> [WORK ORDER] Please put the rows below into a Markdown table with two columns, No. and Line, giving each line a number and leaving out blank lines and the pictures.

> [MATERIAL SHOWN]
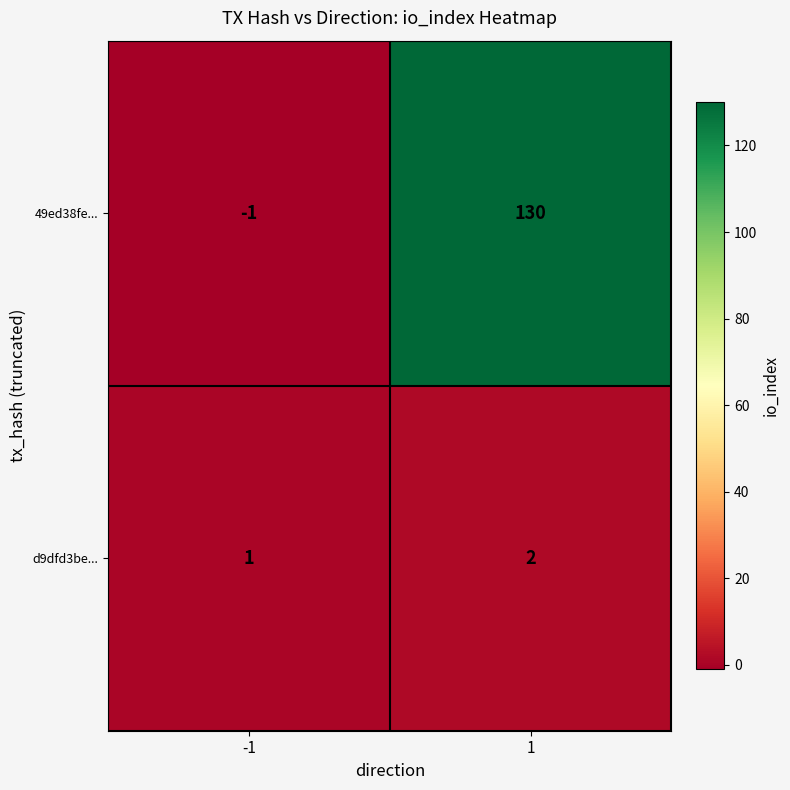

Is the value of 49ed38fe... at -1 greater than the value of d9dfd3be... at -1?

No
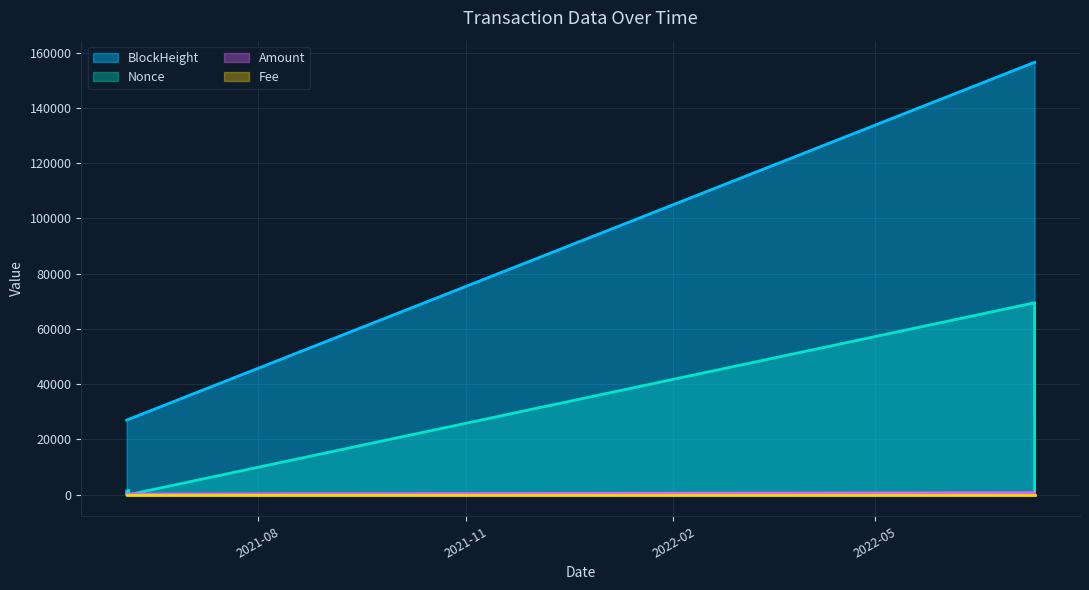

True or false: Amount and BlockHeight intersect in this chart.

False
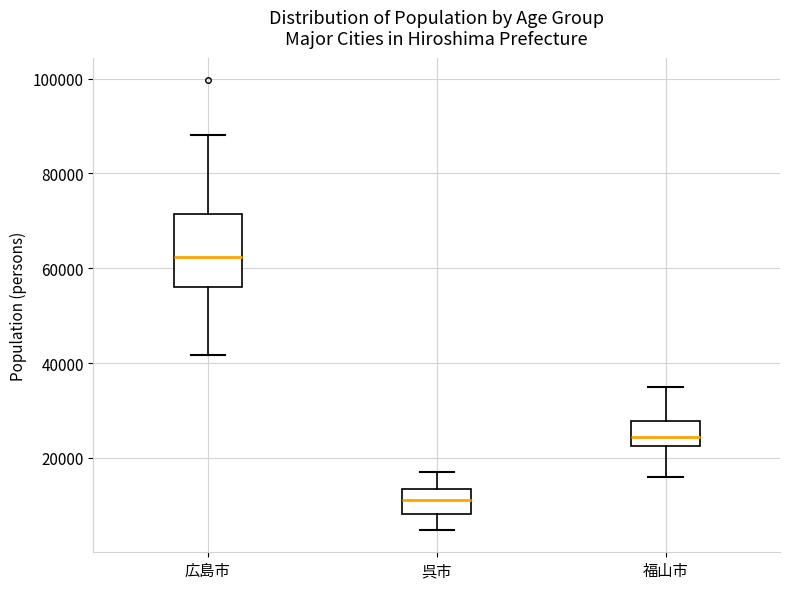

Reading left to right, read every box against the y-axis: the position of its median line, the range the box covers, and the ends of its whiskers. The values are not printed on the chart, so give them approximately, as read against the axis.

広島市: median 62000, box 56000 to 72000, whiskers 42000 to 88000
呉市: median 12000, box 8000 to 14000, whiskers 4000 to 16000
福山市: median 24000, box 22000 to 28000, whiskers 16000 to 34000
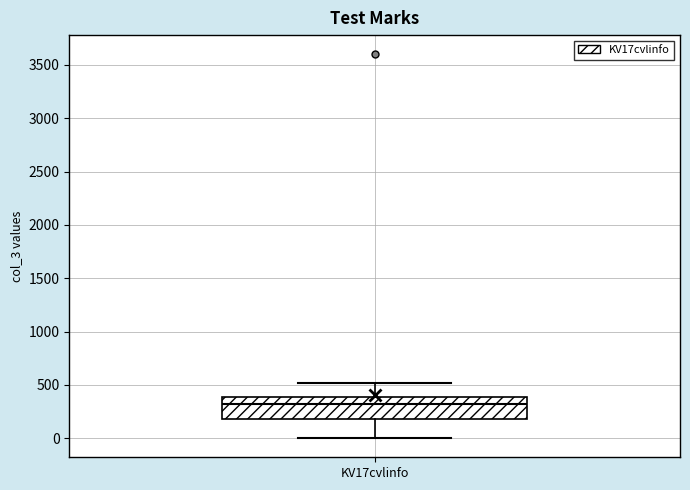

Read this box plot against the y-axis: the position of the median line, the range covered by the box, and the ends of both whiskers. The values are not printed on the chart, so give them approximately, as read against the axis.

median 300, box 200 to 400, whiskers 0 to 500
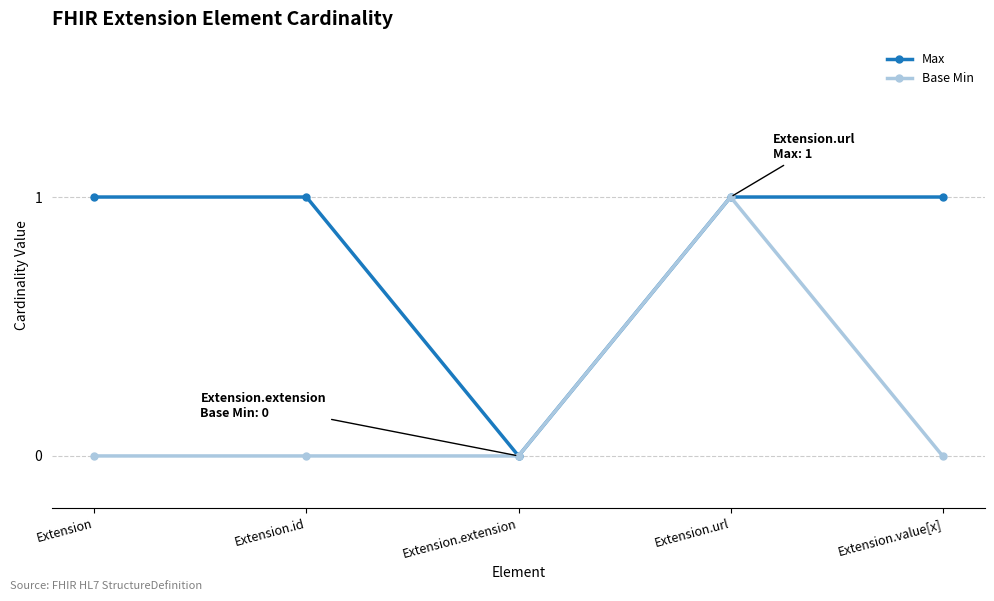

Where is the first local minimum for Max?

Extension.extension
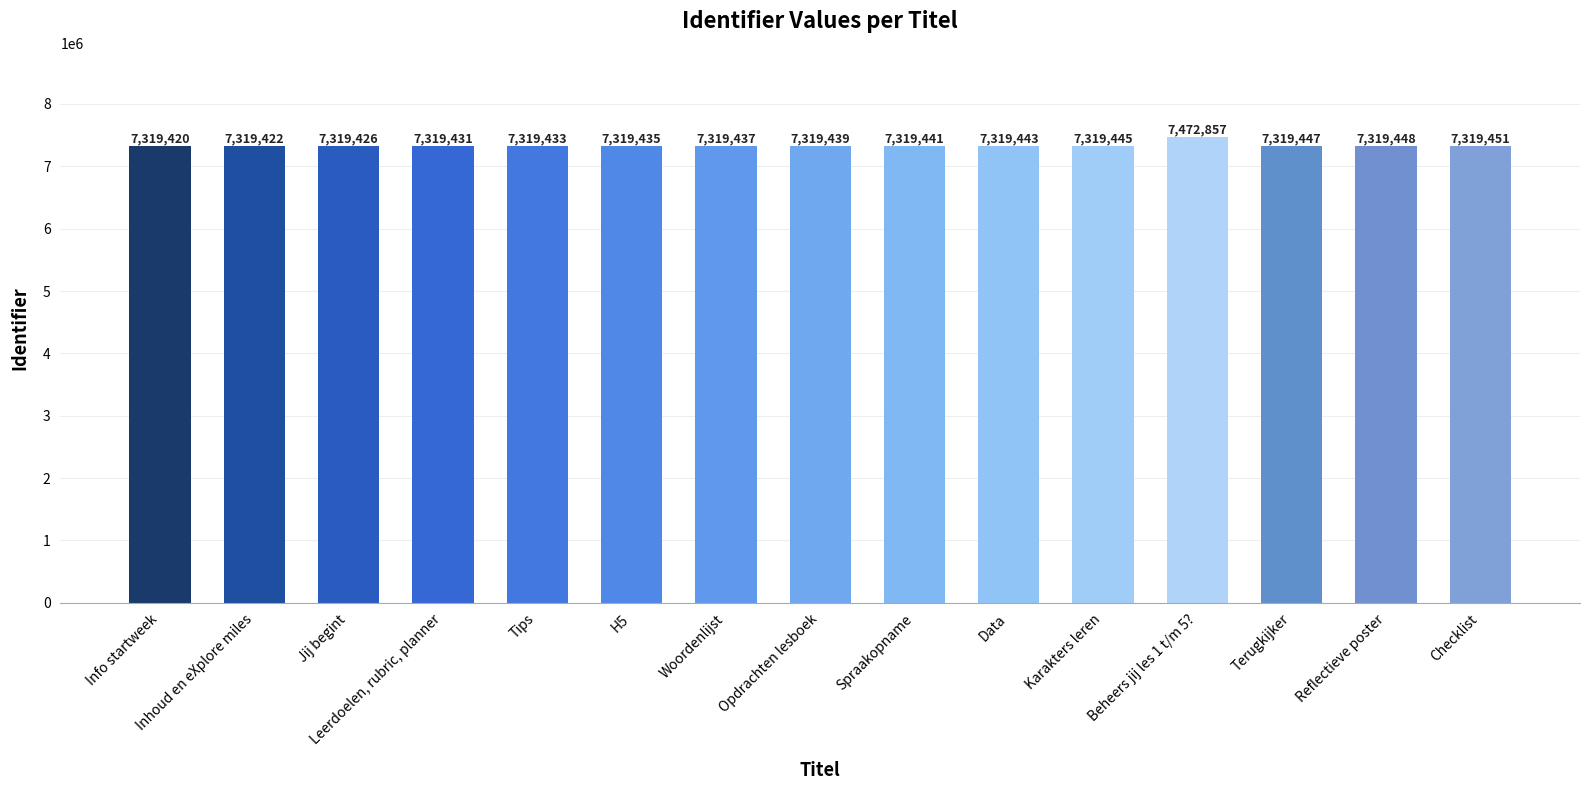

What is the label of the 2nd bar from the left?

Inhoud en eXplore miles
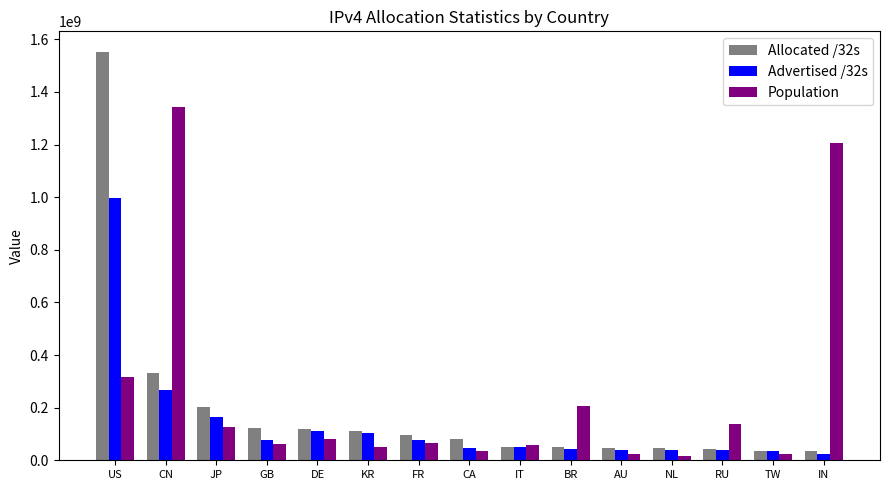

Count the number of categories in the chart.

15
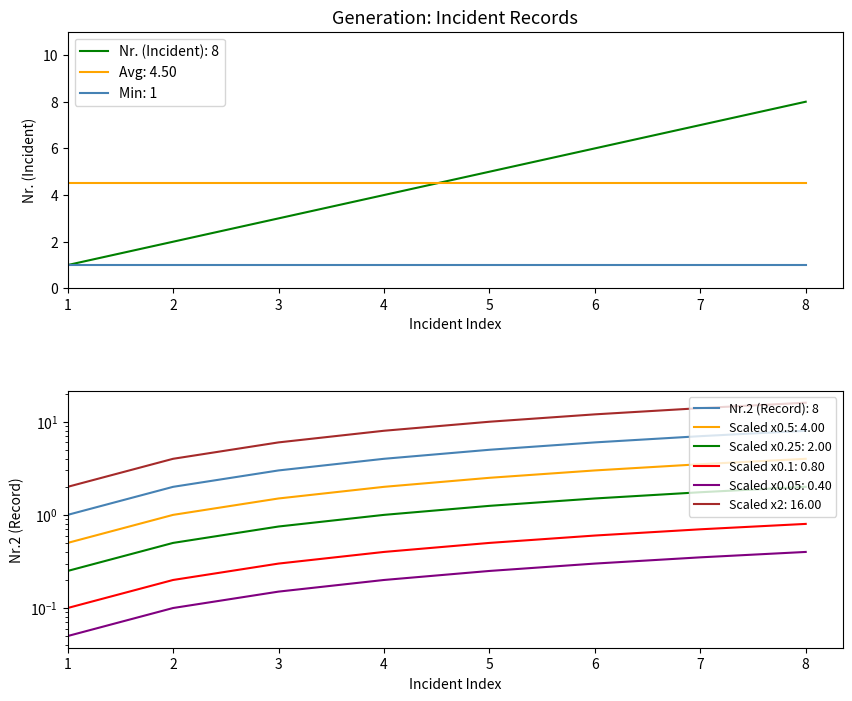

True or false: Nr. (Incident) and Nr.2 (Record) intersect in this chart.

False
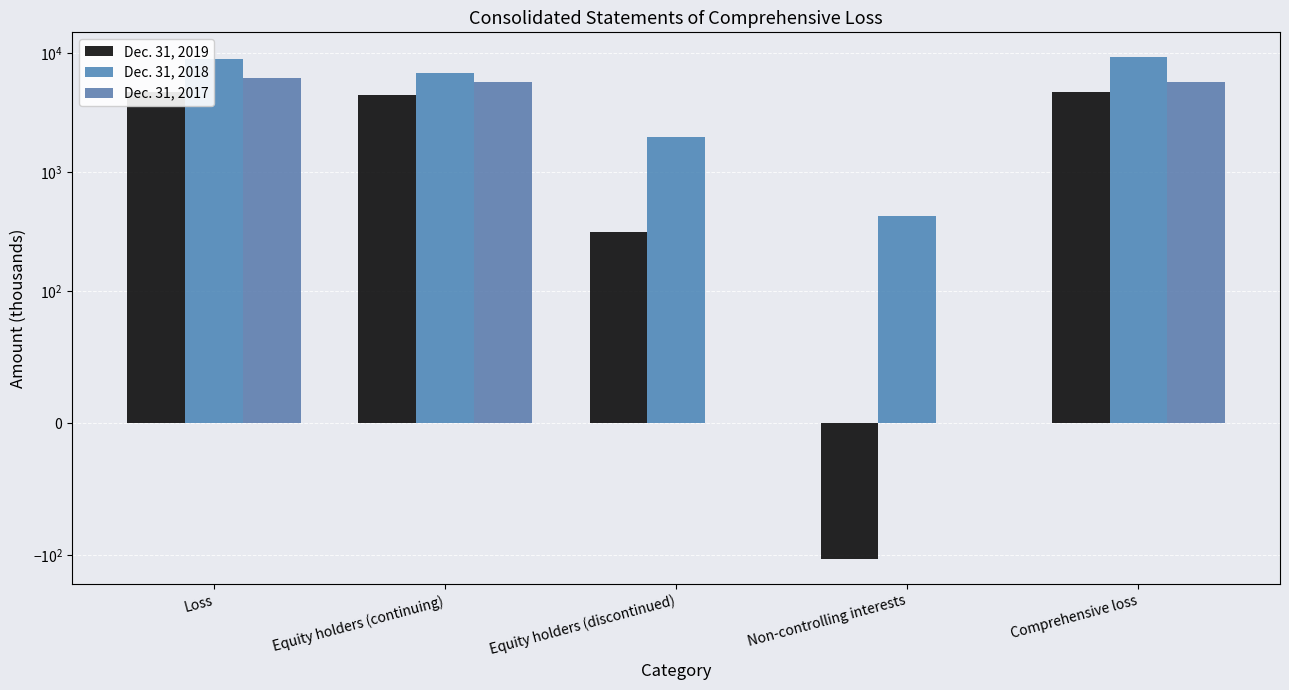

What is the value of the Dec. 31, 2017 bar at the 1st from the left?

6244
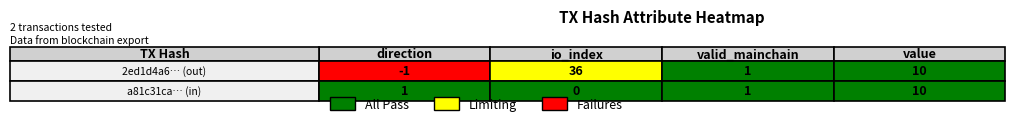

Where is 2ed1d4a68ba74d1fc34ec8e3509c84b165f4ffb nearest to the value 17?

3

> [SOLUTION FOR THIS TASK]
| No. | Line |
|---|---|
| 1 | Is the value of 49ed38fe... at -1 greater than the value of d9dfd3be... at -1? |
| 2 | No |
| 3 | True or false: Amount and BlockHeight intersect in this chart. |
| 4 | False |
| 5 | Reading left to right, read every box against the y-axis: the position of its median line, the range the box covers, and the ends of its whiskers. The values are not printed on the chart, so give them approximately, as read against the axis. |
| 6 | 広島市: median 62000, box 56000 to 72000, whiskers 42000 to 88000 |
| 7 | 呉市: median 12000, box 8000 to 14000, whiskers 4000 to 16000 |
| 8 | 福山市: median 24000, box 22000 to 28000, whiskers 16000 to 34000 |
| 9 | Read this box plot against the y-axis: the position of the median line, the range covered by the box, and the ends of both whiskers. The values are not printed on the chart, so give them approximately, as read against the axis. |
| 10 | median 300, box 200 to 400, whiskers 0 to 500 |
| 11 | Where is the first local minimum for Max? |
| 12 | Extension.extension |
| 13 | What is the label of the 2nd bar from the left? |
| 14 | Inhoud en eXplore miles |
| 15 | Count the number of categories in the chart. |
| 16 | 15 |
| 17 | True or false: Nr. (Incident) and Nr.2 (Record) intersect in this chart. |
| 18 | False |
| 19 | What is the value of the Dec. 31, 2017 bar at the 1st from the left? |
| 20 | 6244 |
| 21 | Where is 2ed1d4a68ba74d1fc34ec8e3509c84b165f4ffb nearest to the value 17? |
| 22 | 3 |